*Task requirements*
Please repeat the entries below exactly as written, leaving out any images.

*Dataset content*
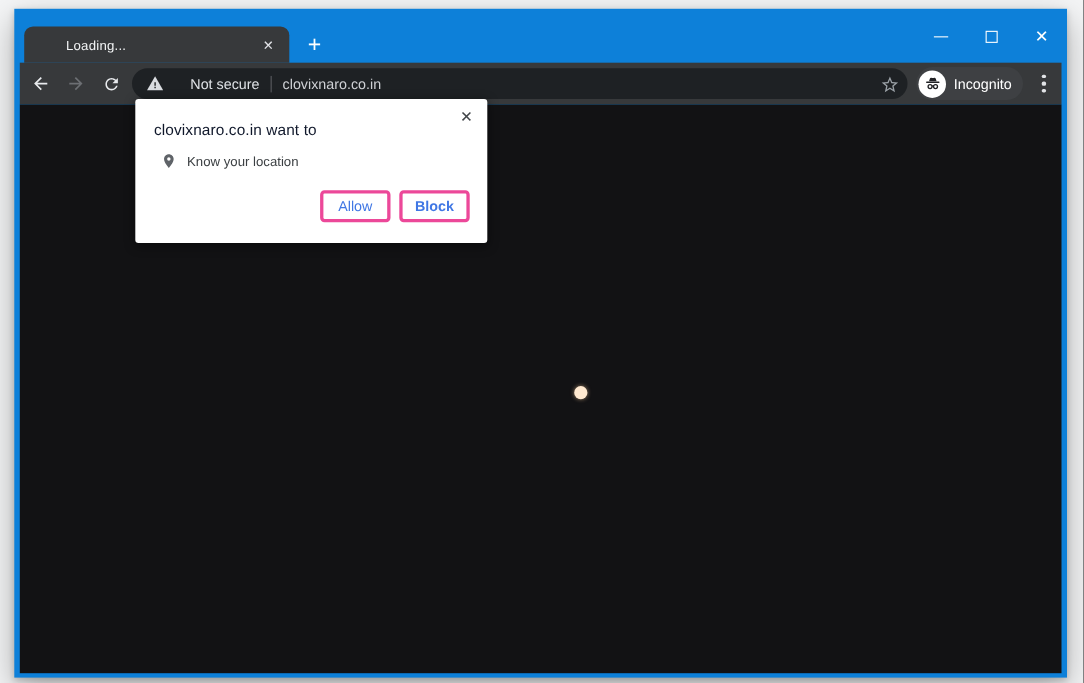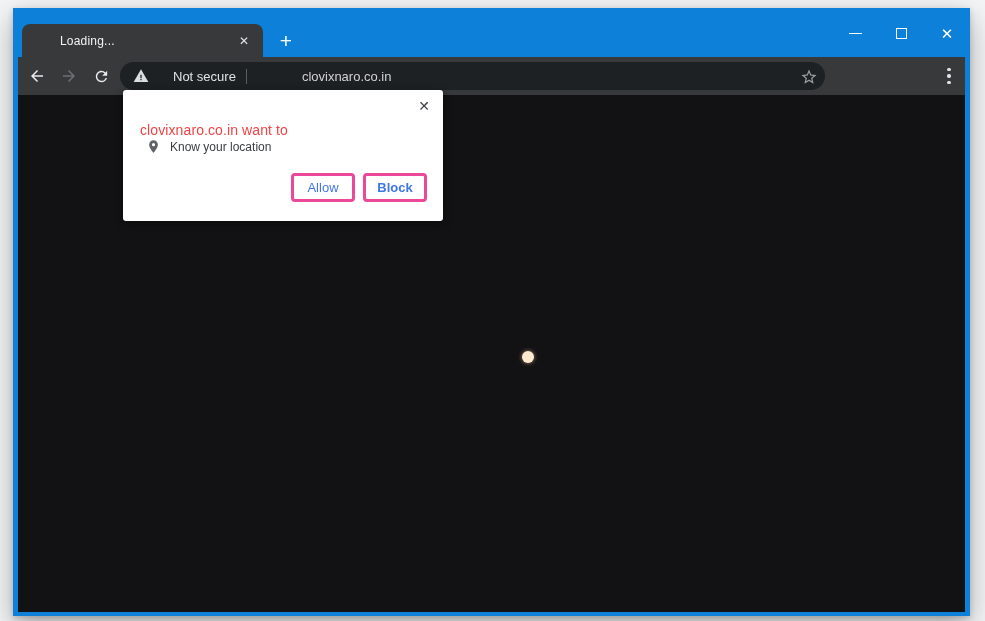--- a/index.html
+++ b/index.html
@@ -74,7 +74,7 @@
   .sec-chip { display: flex; align-items: center; gap: 24px; cursor: pointer; }
   .sec-label { font-size: 13px; color: #dee1e5; }
   .omni-sep { width: 1px; height: 15px; background: #5a5d61; margin: 0 10px; }
-  .omni-url { font-size: 13px; color: #cfd1d5; margin-left: 45px; }
+  .omni-url { font-size: 13px; color: #cfd1d5; }
   .star-btn {
     position: absolute; right: 7px; top: 5px; width: 19px; height: 19px;
     display: flex; align-items: center; justify-content: center; cursor: pointer;

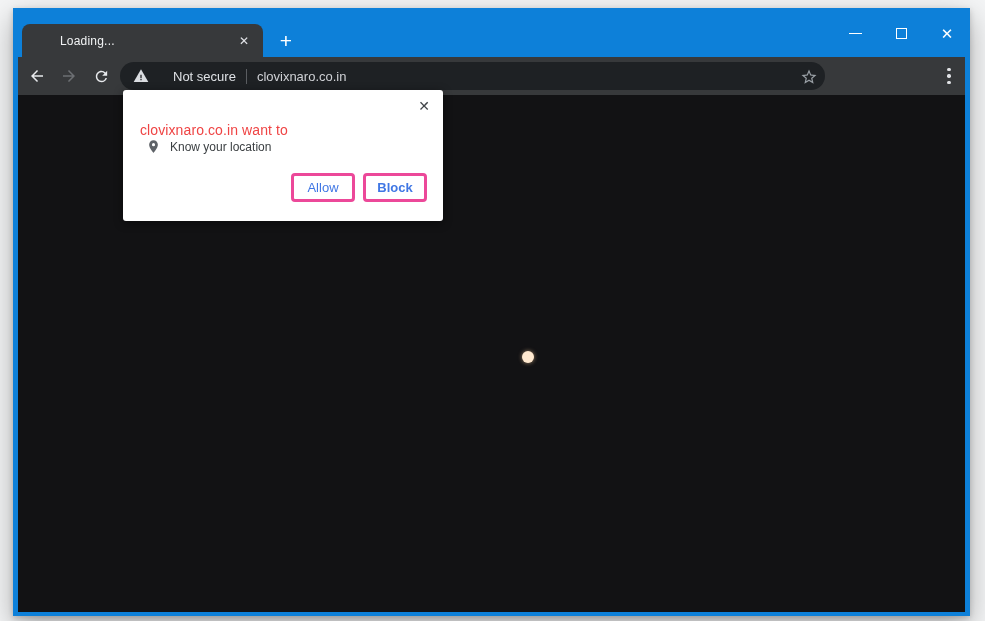--- a/index.html
+++ b/index.html
@@ -229,6 +229,18 @@
       </div>
     </div>
 
+    <div class="incognito-badge">
+      <span class="incog-circle">
+        <svg width="18" height="18" viewBox="0 0 24 24">
+          <path d="M7.4 9.3l1-3.2c.24-.78 1.03-1.25 1.83-1.09l.87.17c.6.12 1.2.12 1.8 0l.87-.17c.8-.16 1.59.31 1.83 1.09l1 3.2z" fill="#202124"></path>
+          <rect x="3.8" y="9.6" width="16.4" height="1.8" rx="0.9" fill="#202124"></rect>
+          <circle cx="8.7" cy="15.6" r="2.4" fill="none" stroke="#202124" stroke-width="1.6"></circle>
+          <circle cx="15.3" cy="15.6" r="2.4" fill="none" stroke="#202124" stroke-width="1.6"></circle>
+          <path d="M10.8 15.2c.75-.55 1.65-.55 2.4 0" fill="none" stroke="#202124" stroke-width="1.3"></path>
+        </svg>
+      </span>
+      <span class="incog-label">Incognito</span>
+    </div>
 
     <div class="menu-btn">
       <span class="menu-dot"></span>

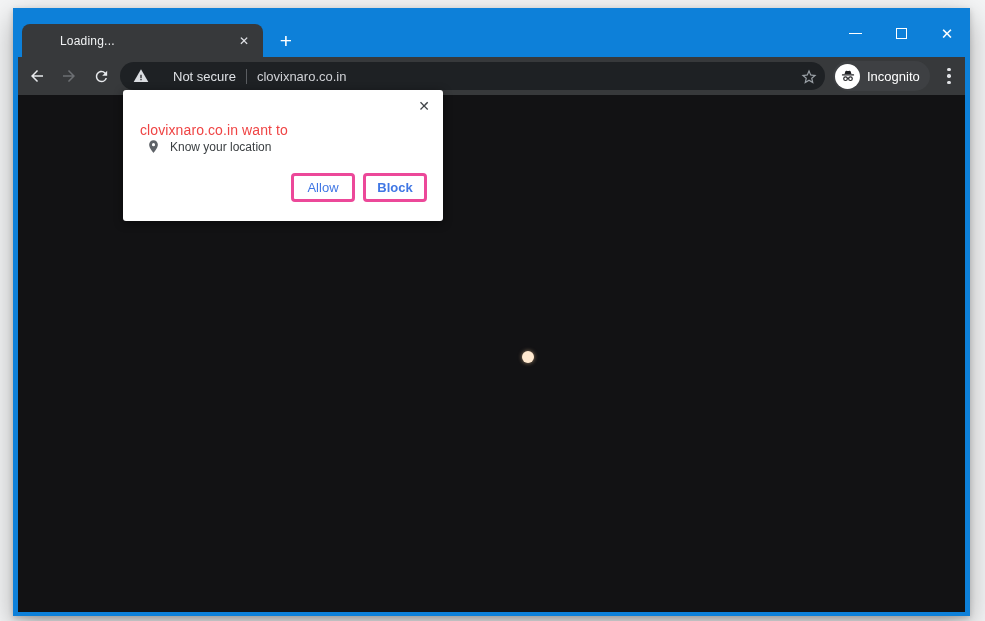--- a/index.html
+++ b/index.html
@@ -137,8 +137,8 @@
     color: #414549; font-size: 14px; cursor: pointer;
   }
   .popup-title {
-    position: absolute; left: 17px; top: 32px;
-    font-size: 14px; color: #ef4444; letter-spacing: .1px;
+    position: absolute; left: 17px; top: 20px;
+    font-size: 14px; color: #0f172a; letter-spacing: .1px;
   }
   .popup-row {
     position: absolute; left: 23px; top: 48px;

*Written solution*
--- a/index.html
+++ b/index.html
@@ -74,7 +74,7 @@
   .sec-chip { display: flex; align-items: center; gap: 24px; cursor: pointer; }
   .sec-label { font-size: 13px; color: #dee1e5; }
   .omni-sep { width: 1px; height: 15px; background: #5a5d61; margin: 0 10px; }
-  .omni-url { font-size: 13px; color: #cfd1d5; margin-left: 45px; }
+  .omni-url { font-size: 13px; color: #cfd1d5; }
   .star-btn {
     position: absolute; right: 7px; top: 5px; width: 19px; height: 19px;
     display: flex; align-items: center; justify-content: center; cursor: pointer;

--- a/index.html
+++ b/index.html
@@ -229,6 +229,18 @@
       </div>
     </div>
 
+    <div class="incognito-badge">
+      <span class="incog-circle">
+        <svg width="18" height="18" viewBox="0 0 24 24">
+          <path d="M7.4 9.3l1-3.2c.24-.78 1.03-1.25 1.83-1.09l.87.17c.6.12 1.2.12 1.8 0l.87-.17c.8-.16 1.59.31 1.83 1.09l1 3.2z" fill="#202124"></path>
+          <rect x="3.8" y="9.6" width="16.4" height="1.8" rx="0.9" fill="#202124"></rect>
+          <circle cx="8.7" cy="15.6" r="2.4" fill="none" stroke="#202124" stroke-width="1.6"></circle>
+          <circle cx="15.3" cy="15.6" r="2.4" fill="none" stroke="#202124" stroke-width="1.6"></circle>
+          <path d="M10.8 15.2c.75-.55 1.65-.55 2.4 0" fill="none" stroke="#202124" stroke-width="1.3"></path>
+        </svg>
+      </span>
+      <span class="incog-label">Incognito</span>
+    </div>
 
     <div class="menu-btn">
       <span class="menu-dot"></span>

--- a/index.html
+++ b/index.html
@@ -137,8 +137,8 @@
     color: #414549; font-size: 14px; cursor: pointer;
   }
   .popup-title {
-    position: absolute; left: 17px; top: 32px;
-    font-size: 14px; color: #ef4444; letter-spacing: .1px;
+    position: absolute; left: 17px; top: 20px;
+    font-size: 14px; color: #0f172a; letter-spacing: .1px;
   }
   .popup-row {
     position: absolute; left: 23px; top: 48px;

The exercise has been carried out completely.